We successfully integrated our system and ran it end-to-end with decent results for the April 4 demo. The two major accomplishments were
1. Integrating all of the individual processors and persisting speaker data (ie speech embeddings) for easy lookup in our database. We faced a number of challenges completing this process due to race conditions and serialization problems, but eventually we got the system to run correctly.
2. Successfully implemented speaker classification by training speaker on our own data (we used friends and family to get ~10-12 internal speakers) along with the external held-out set from Voxceleb.
In its current form, the Yolo app currently accepts “registration” of a new user and also “authentication” of an already registered user. There isn’t much change made to our system diagram. We updated our schedule slightly to accommodate the setting up for Baidu Deep Speech for speaker presence verification and also for fine-tuning our model to improve speaker EER and accuracy.
After our demo and based on how we are looking at the moment, we had to update some tasks in our Gantt Chart in order to get everything good and going for our Final Project Demo in May.
Updated Gantt Chart
Team Member Status
Prior to the demo, Ryan and I worked a lot on integrating the identification and verification inferences and tie them all together along with the Logistic Regression model that we mentioned in the previous status report. We had to play around with a lot of the LR parameters to see what worked best and what gave us the best separation/results.
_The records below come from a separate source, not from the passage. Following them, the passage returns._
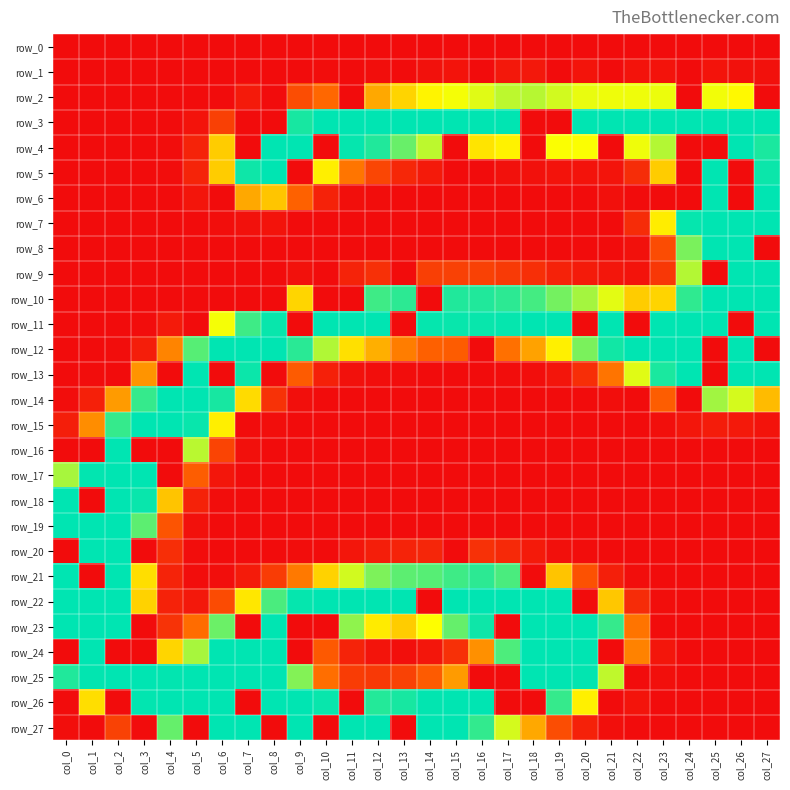

Reading left to right, extract all data points from this chart.

row_0: 0	0	0	0	0	0	0	0	0	0	0	0	0	0	0	0	0	0	0	0	0	0	0	0	0	0	0	0
row_1: 0	0	0	0	0	0	0	0	0	0	1	0	2	0	5	6	0	11	11	0	7	0	6	6	0	6	5	5
row_2: 0	0	0	0	0	0	0	13	0	62	86	0	122	146	164	173	180	192	194	185	177	175	175	176	0	174	167	0
row_3: 0	0	0	0	0	6	49	0	0	247	255	255	255	255	255	255	255	255	0	0	255	255	255	255	255	255	255	255
row_4: 0	0	0	0	1	22	142	0	255	255	0	253	244	220	192	0	155	163	0	171	171	0	175	195	0	0	255	246
row_5: 0	0	0	0	1	23	142	250	255	0	161	94	55	26	13	0	0	5	5	6	6	7	31	142	0	255	0	251
row_6: 0	0	0	0	0	8	0	122	138	81	21	3	1	0	0	0	0	0	0	0	0	4	0	0	0	255	0	255
row_7: 0	0	0	0	0	0	2	5	6	0	0	0	0	0	0	0	0	0	0	0	0	0	30	160	253	255	255	255
row_8: 0	0	0	0	0	0	0	0	0	0	0	0	0	0	0	0	0	0	0	0	0	0	5	61	214	255	255	0
row_9: 0	0	0	0	0	0	0	0	0	5	0	22	34	0	48	50	50	44	33	21	14	9	6	41	195	0	255	255
row_10: 0	0	0	0	0	0	0	0	0	147	0	0	234	240	0	244	244	240	232	216	200	179	142	146	239	255	255	255
row_11: 0	0	0	1	13	0	173	234	252	0	255	255	255	0	253	252	252	253	255	255	0	255	0	255	255	255	0	255
row_12: 0	0	1	17	102	226	255	255	255	241	196	153	126	98	80	76	0	91	119	162	214	249	255	255	255	0	255	0
row_13: 0	1	0	111	0	255	0	251	0	75	19	5	2	1	0	0	0	1	2	8	32	93	180	246	255	0	255	255
row_14: 1	19	115	237	255	255	247	150	36	3	0	0	0	0	0	0	0	0	0	0	0	2	0	77	0	201	184	132
row_15: 17	107	237	255	255	252	161	0	2	0	0	0	0	0	0	0	0	0	0	0	0	0	0	3	9	15	12	6
row_16: 0	0	255	0	0	193	53	4	0	0	0	0	0	0	0	0	0	0	0	0	0	0	0	0	0	0	0	0
row_17: 199	254	255	255	0	77	9	0	0	0	0	0	0	0	0	0	0	0	0	0	0	0	0	0	0	0	0	0
row_18: 255	0	255	252	137	21	1	0	0	0	0	0	0	0	0	0	0	0	0	0	0	0	0	0	0	0	0	0
row_19: 255	255	255	224	68	5	0	0	0	0	0	0	0	0	0	0	0	0	0	0	0	0	0	0	0	0	0	0
row_20: 0	255	255	0	32	1	0	0	0	1	0	9	17	22	25	0	35	27	13	4	1	0	0	0	0	0	0	0
row_21: 255	0	255	152	22	1	2	14	46	96	145	185	213	224	226	234	240	230	0	137	66	18	2	0	0	0	0	0
row_22: 255	255	255	145	21	11	60	157	230	253	255	255	255	255	0	255	255	255	255	255	0	139	30	2	0	0	0	0
row_23: 255	255	255	0	37	89	219	0	255	0	0	207	159	142	170	221	250	0	255	255	255	237	93	0	0	0	0	0
row_24: 0	255	0	0	147	199	255	255	255	0	73	22	7	3	9	34	109	229	255	255	255	0	101	9	0	0	0	0
row_25: 244	254	255	255	254	255	255	255	255	211	90	46	43	51	75	115	0	0	255	255	254	191	0	3	0	0	0	0
row_26: 0	152	0	254	255	255	255	0	255	255	252	0	243	247	254	255	255	0	0	237	162	0	7	0	0	0	0	0
row_27: 2	0	51	0	221	0	255	255	0	255	0	255	255	0	255	255	238	184	122	62	20	3	0	0	0	0	0	0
For registration, our Web App displays a random paragraph that a user reads, and this audio file is hashed and stored in our database. A completely new set of Logistic Regression parameters are learnt for each internal speaker in our database now that a new speaker is added (one vs rest binary classifications) and these weights are stored. A user has finally registered.
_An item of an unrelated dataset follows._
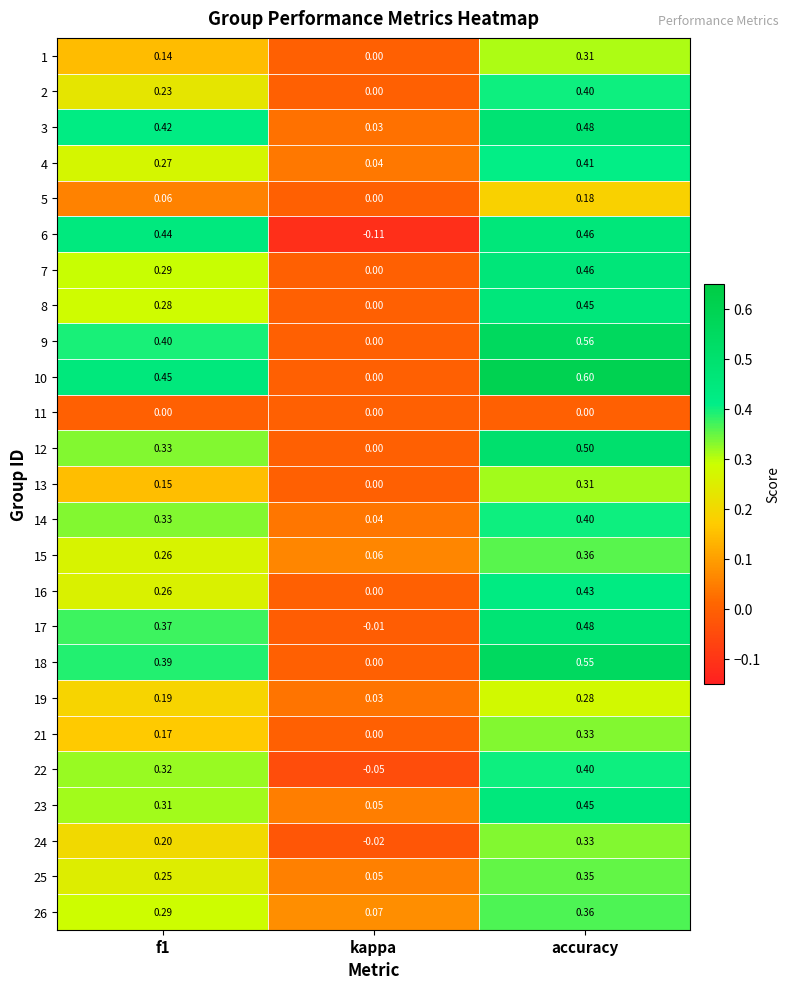

At how many categories does at least one series exceed 0?

3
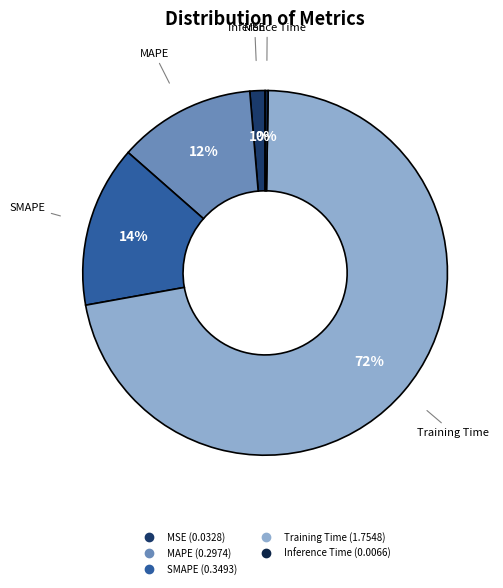

Does any single category account for the majority?

Yes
For login, a user utters 5 randomized words (which we will probably have to change in the upcoming weeks to more words, and also words that make more sense together that are not completely independent of each other) and the embeddings for this utterance is tested on all Logistic Regression parameters for each speaker. If the probability of a particular speaker is above a certain threshold the speaker’s name is outputted, else a None is returned.
For the future, we need to fine-tune a lot of our parameters to see what works best with the highest accuracy and additionally, implement Baidu Deep Speech for the speaker presence verification.
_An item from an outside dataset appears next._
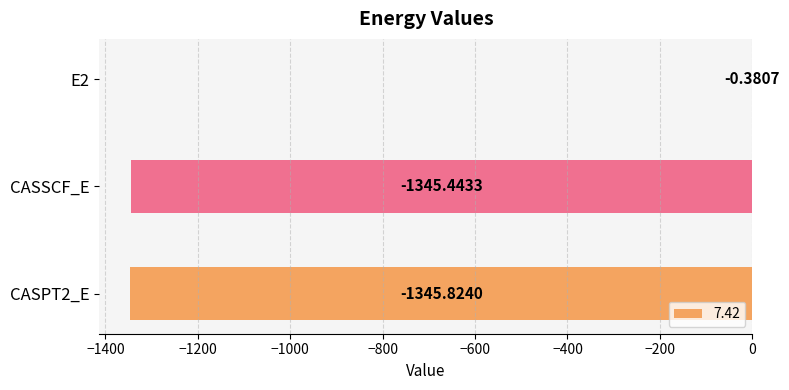

At which label is the value closest to -673?

CASSCF_E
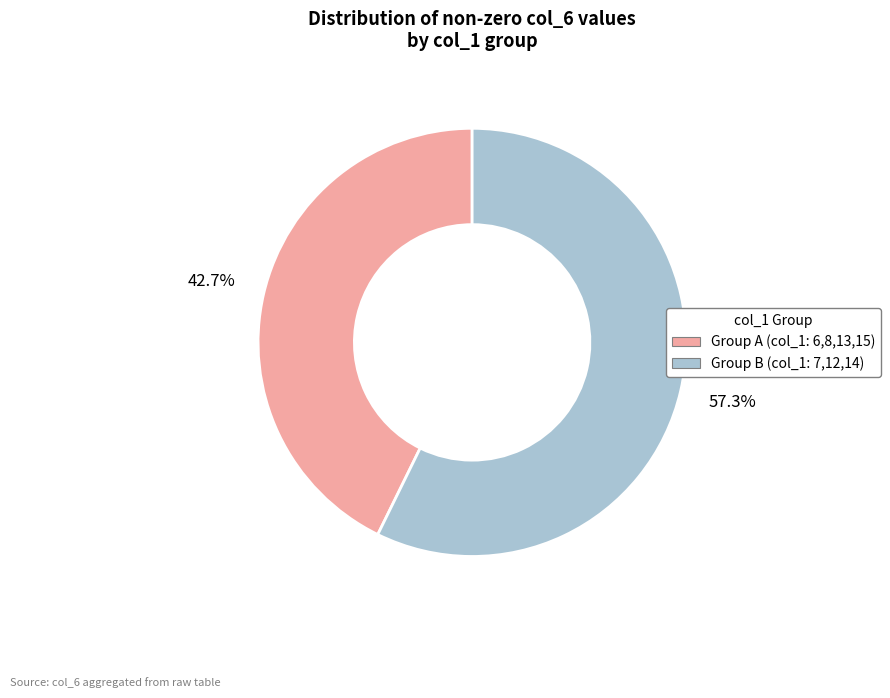

Is there any slice that represents more than half of the pie?

Yes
I worked on changing the layout and design of the UI – changed a lot of the html and css and added some animations from codepen. Changed the usage so that the user only needs to click one button to start and stop recording themselves speaking. Wrote code to create database tables for the data. Used the peewee framework to define the database tables and classes – peewee framework is very similar to django models so it was easy for me to understand and use. I wrote some python code to wait for the redis queue to return a result about whether a user was found during login. If a user was returned I display this user on the template. I also added a check to see whether a username already exists during registering. To do this, I created a new model on the frontend to store all the usernames. If the username already exists, an error message is displayed and the username is not registered.
I integrated and tested to end-to-end system for the demo we had on April 4. To reach this milestone and demonstrate a working, but not final or polished product, I accomplished the following tasks:
- Wrote the audio processor which converts the raw audio data received from the web backend into a WAV format, which is then processed into a mel-spectrogram. Optionally the audio processor can split a single audio sample into N evenly sized chunks. This is useful for registration when we want a number of different speech embeddings from a single long utterance when it would be inconvenient for the user to have to stop and start recording the individual samples.
- Wrote the speaker embedding processor, which efficiently performs network inference for our speaker model (ConvNet) using JIT compilation for acceleration.
- Wrote the database schema (written in the Peewee ORM). Specifically, I created the serialization tooling that lets us efficiently store the speaker embeddings (fixed length vectors).
- Developed the system initialization sequence, which performs two critical tasks:
- Loads the internal dataset (our collected set of speech samples from friends), generates the embeddings for these speakers, and adds these speakers to the database (serialize and store their embeddings and relate them to the respective User record).
- Loads the external data by first randomly sampling from a set of valid speech samples and then
- Helped develop the speaker classification processor with Nikhil. This pipeline learns logistic regression parameters for each speaker added to the database. We encountered a number of challenges to getting this to work. Initially, used dimensionality reduction to visualize both the internal and external embeddings in the database to see how separable the data was. Once we confirmed that it was separable I realized that we needed to hold-out a subset of the data for each speaker in order to find a threshold for each speaker model that achieves minimum EER. After tuning the held-out proportion and sampling process, we achieved decent performance.
- Added a global logging system that aggregates logging info from all of the processors and the database into a single logging file.